What’s questions: practice of selling tickets after grand prizes claimed

The Arizona Lottery looks on the up and up despite a Phoenix lawyer filing lawsuits against state lotteries, including Colorado’s and Indiana’s, claiming deceptive practices regarding Scratchers tickets.

Rob Carey, the leader of the lotto crusade and a former top aide in the Arizona Attorney General’s Office, said what’s questioned in other states is the practice of selling Scratchers tickets after the grand prizes are claimed.

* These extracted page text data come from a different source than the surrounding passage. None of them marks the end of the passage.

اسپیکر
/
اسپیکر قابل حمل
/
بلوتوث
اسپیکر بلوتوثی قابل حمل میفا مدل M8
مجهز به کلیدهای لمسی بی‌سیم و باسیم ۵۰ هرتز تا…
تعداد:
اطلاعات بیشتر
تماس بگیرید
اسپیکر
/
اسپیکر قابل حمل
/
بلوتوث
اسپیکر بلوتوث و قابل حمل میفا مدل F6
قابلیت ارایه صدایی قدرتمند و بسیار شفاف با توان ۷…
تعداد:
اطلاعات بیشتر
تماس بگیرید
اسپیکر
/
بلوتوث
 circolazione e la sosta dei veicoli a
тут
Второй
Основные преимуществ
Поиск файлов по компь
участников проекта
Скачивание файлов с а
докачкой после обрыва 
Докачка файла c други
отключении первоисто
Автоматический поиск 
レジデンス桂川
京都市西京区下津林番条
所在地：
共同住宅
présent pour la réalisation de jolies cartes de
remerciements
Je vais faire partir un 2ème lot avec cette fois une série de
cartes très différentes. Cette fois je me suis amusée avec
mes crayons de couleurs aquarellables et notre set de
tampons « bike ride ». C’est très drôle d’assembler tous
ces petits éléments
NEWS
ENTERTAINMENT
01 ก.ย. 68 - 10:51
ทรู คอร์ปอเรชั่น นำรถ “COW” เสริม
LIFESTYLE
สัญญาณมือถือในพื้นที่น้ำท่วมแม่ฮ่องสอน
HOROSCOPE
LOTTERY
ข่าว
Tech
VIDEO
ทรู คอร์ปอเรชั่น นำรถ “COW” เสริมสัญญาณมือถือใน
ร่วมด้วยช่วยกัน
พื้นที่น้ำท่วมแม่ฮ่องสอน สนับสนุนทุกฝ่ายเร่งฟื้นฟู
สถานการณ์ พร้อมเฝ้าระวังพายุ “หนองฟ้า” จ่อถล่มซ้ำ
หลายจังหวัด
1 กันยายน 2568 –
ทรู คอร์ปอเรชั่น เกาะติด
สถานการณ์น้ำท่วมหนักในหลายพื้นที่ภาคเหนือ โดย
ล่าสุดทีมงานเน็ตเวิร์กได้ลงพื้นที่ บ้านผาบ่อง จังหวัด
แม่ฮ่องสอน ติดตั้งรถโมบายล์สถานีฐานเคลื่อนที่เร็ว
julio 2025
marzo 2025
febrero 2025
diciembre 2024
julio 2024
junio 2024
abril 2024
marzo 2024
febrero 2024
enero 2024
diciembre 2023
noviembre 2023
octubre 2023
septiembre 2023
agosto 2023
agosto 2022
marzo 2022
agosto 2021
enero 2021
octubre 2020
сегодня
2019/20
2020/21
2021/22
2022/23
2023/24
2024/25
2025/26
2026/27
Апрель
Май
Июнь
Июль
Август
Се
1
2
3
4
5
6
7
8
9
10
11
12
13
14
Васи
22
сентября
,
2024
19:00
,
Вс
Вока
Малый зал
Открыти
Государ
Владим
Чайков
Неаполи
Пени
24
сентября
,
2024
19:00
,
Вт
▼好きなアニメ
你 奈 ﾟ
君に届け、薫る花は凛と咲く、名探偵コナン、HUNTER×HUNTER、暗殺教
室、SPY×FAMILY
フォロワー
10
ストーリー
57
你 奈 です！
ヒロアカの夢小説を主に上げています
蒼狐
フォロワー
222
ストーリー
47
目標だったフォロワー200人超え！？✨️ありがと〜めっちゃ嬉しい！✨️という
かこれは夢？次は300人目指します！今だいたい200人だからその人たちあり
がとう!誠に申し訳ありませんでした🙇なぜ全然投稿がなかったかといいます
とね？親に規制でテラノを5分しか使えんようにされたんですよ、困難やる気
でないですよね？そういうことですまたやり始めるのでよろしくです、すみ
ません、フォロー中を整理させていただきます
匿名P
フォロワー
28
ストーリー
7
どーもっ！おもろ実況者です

Similar lawsuits against state lotteries are popping up across the country – one of the most recent was filed by a business professor in Virginia – but Arizona Lottery representatives said a suit against them would fail because they believe they have sound policies in place.

“Everybody is kind of appalled now that it’s (the policy is) out in the mainstream,” said Carey, who works for Hagens Berman Sobol Shapiro, a law firm with offices in Phoenix.

“Why do you need to cheat on top of a game that’s designed to be extremely profitable for the state?” he asked.

Arizona Lottery Director Art Macias Jr. said the agency decided in December 2000 to immediately end Scratchers games after the last grand prize is claimed.

The Arizona Lottery sells tickets for more than 20 Scratchers games at a time for $2 to $10, and grand prizes range from $10,000 to $100,000.

Macias said Arizona’s policy does not cheat its consumers.

Carey said if the Arizona Lottery’s policy is truly what the gaming director says it is, he will not sue Arizona.

Carey also said, however, that he won’t rule anything out if he thinks otherwise.

“This lottery case is not a case about money; it’s a case about principle,” Carey said. “This is something that if shown to me it’s still a problem, I’d probably take action, but I’m hoping Arizona stepped up to the plate and did the right thing.”

Carey, whose Colorado suit is pending, unsuccessfully sued the Arizona Lottery in 2000.

The suit was thrown out based on a technicality.

Macias said a change in the Lottery’s policy had already been in the works since 1998 when the Government Accountability Office did a performance audit and “made certain recommendations that led to this policy.”

“Any threat of a lawsuit is backward looking and not applying to current circumstances,” Macias said.

Former Arizona Lottery Director Geoffrey Gonsher, who headed the agency at the time of Carey’s lawsuit, said it seemed to him that Scratchers tickets used to be on sale “for what seemed to be forever,” but in an effort to better the agency, the policy was changed.

Macias said the process of deciding to end a Scratchers game and pulling the game from the shelves is immediate.

Macias added that he believes the Lottery’s policy is “the best practice in the industry.”

“It’s almost like an expiration date on a package of food. After a certain time, it either doesn’t taste very good, or you’ve got new product with new packaging,” he said.

Terrence Freeman, who was buying Scratchers tickets from an Arizona Lottery kiosk at Christown Spectrum Mall in Phoenix, said he would be unhappy if he knew he had just bought a Scratchers ticket without any possibility of winning the $10,000 grand prize he was taking his chances on.

“I’d be upset, to be honest with you,” Freeman said. “It’d be misleading. That’s (the grand prize) what I’m paying for.”

Matt Willis, who was buying Scratchers tickets at the same location, said that although he was interested in the grand prize, he was also hoping to win any of the smaller prizes in the game.

“I’m playing for it all, but the grand prize is the bait,” he said.